⟨
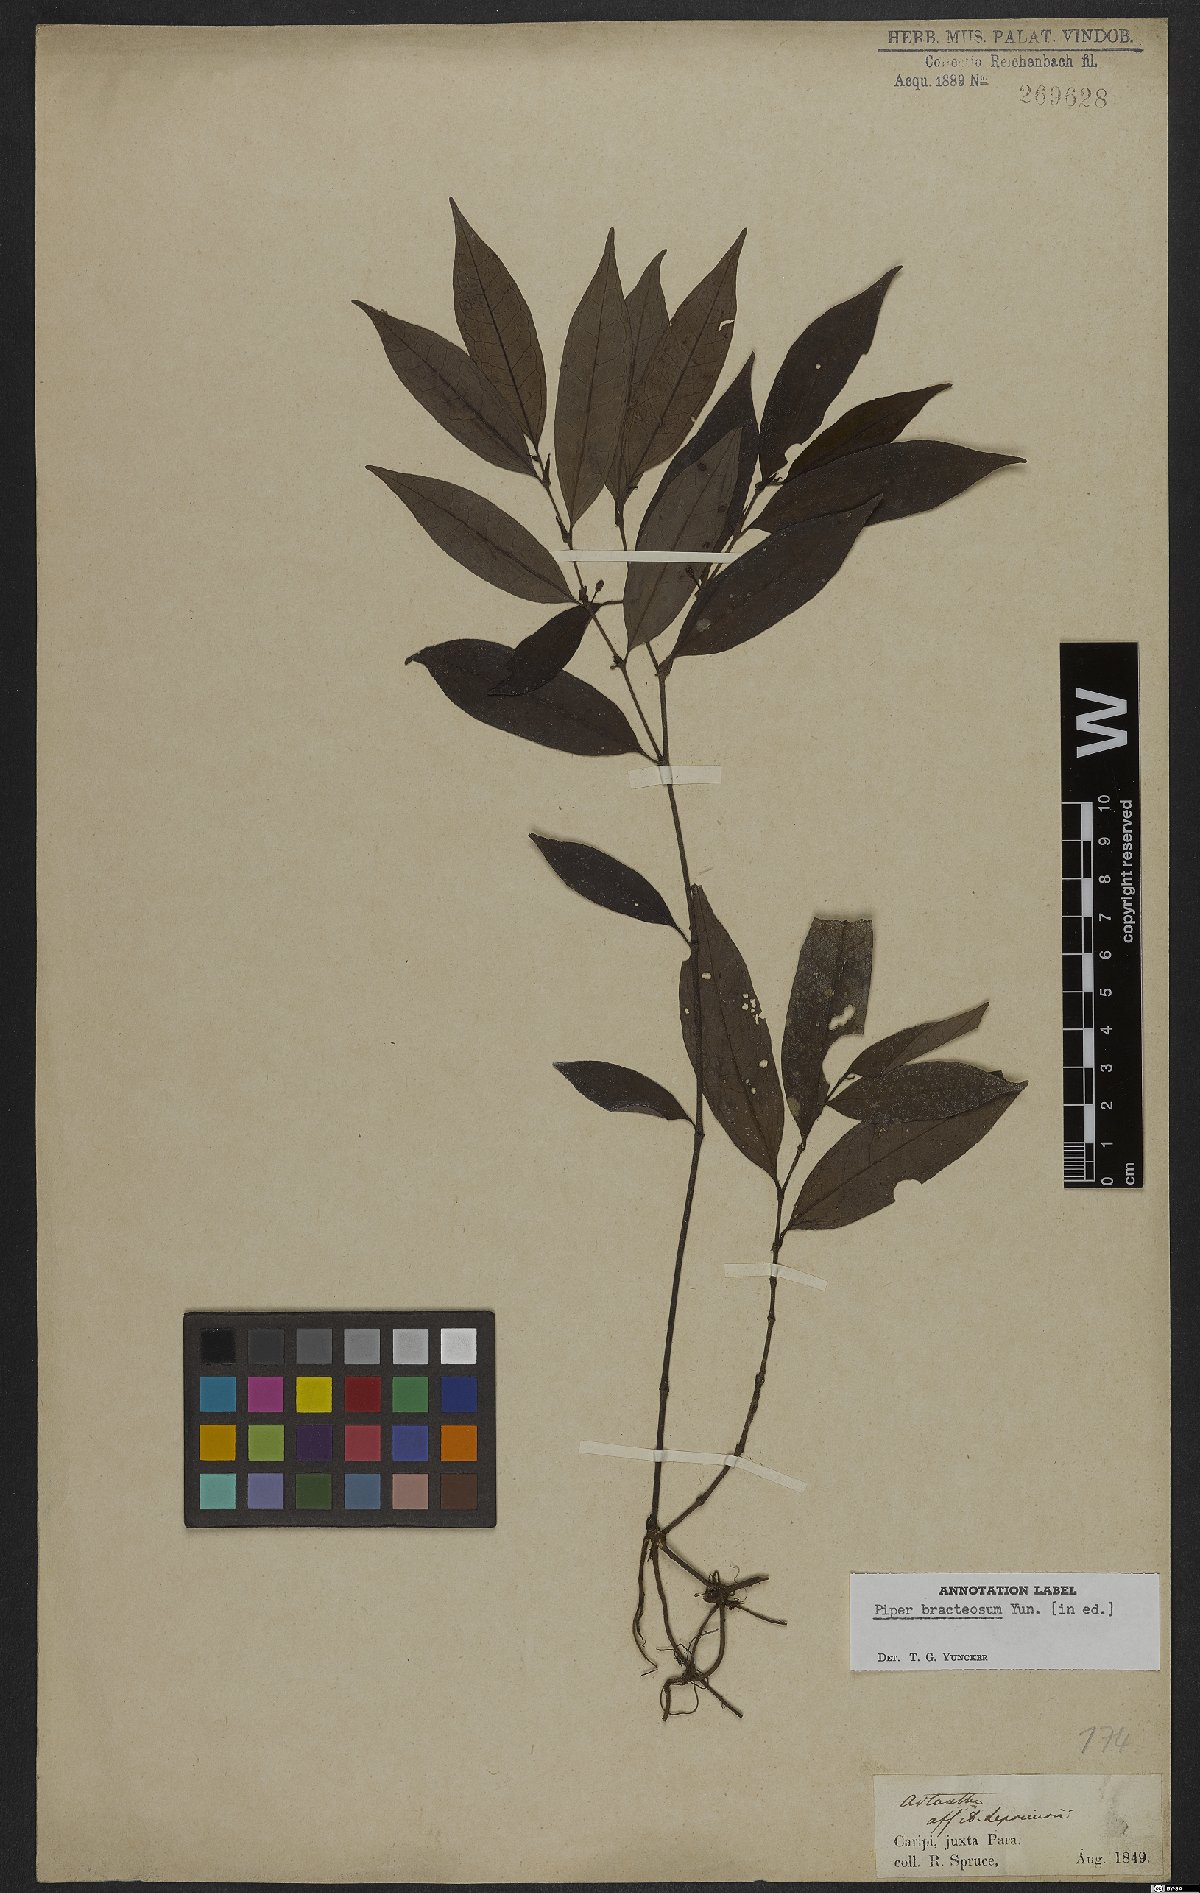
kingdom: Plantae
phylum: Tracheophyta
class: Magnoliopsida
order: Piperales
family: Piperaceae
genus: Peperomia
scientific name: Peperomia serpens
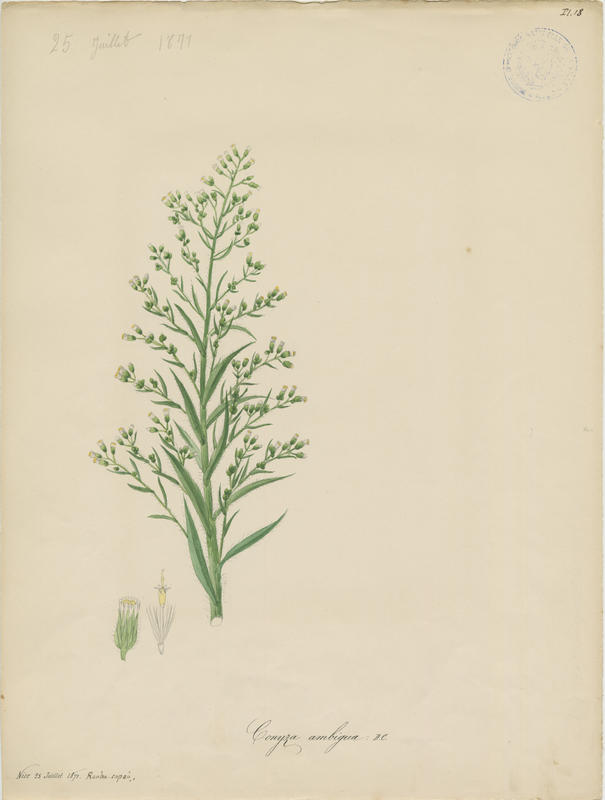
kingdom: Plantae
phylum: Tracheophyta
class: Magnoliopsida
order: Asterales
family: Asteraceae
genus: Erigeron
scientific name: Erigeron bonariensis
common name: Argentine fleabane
⟩
SHORT TASK
Copy out all of the lines above word for word, leaving out the pictures.

RESULT FOR THIS TASK
kingdom: Plantae
phylum: Tracheophyta
class: Magnoliopsida
order: Piperales
family: Piperaceae
genus: Peperomia
scientific name: Peperomia serpens
kingdom: Plantae
phylum: Tracheophyta
class: Magnoliopsida
order: Asterales
family: Asteraceae
genus: Erigeron
scientific name: Erigeron bonariensis
common name: Argentine fleabane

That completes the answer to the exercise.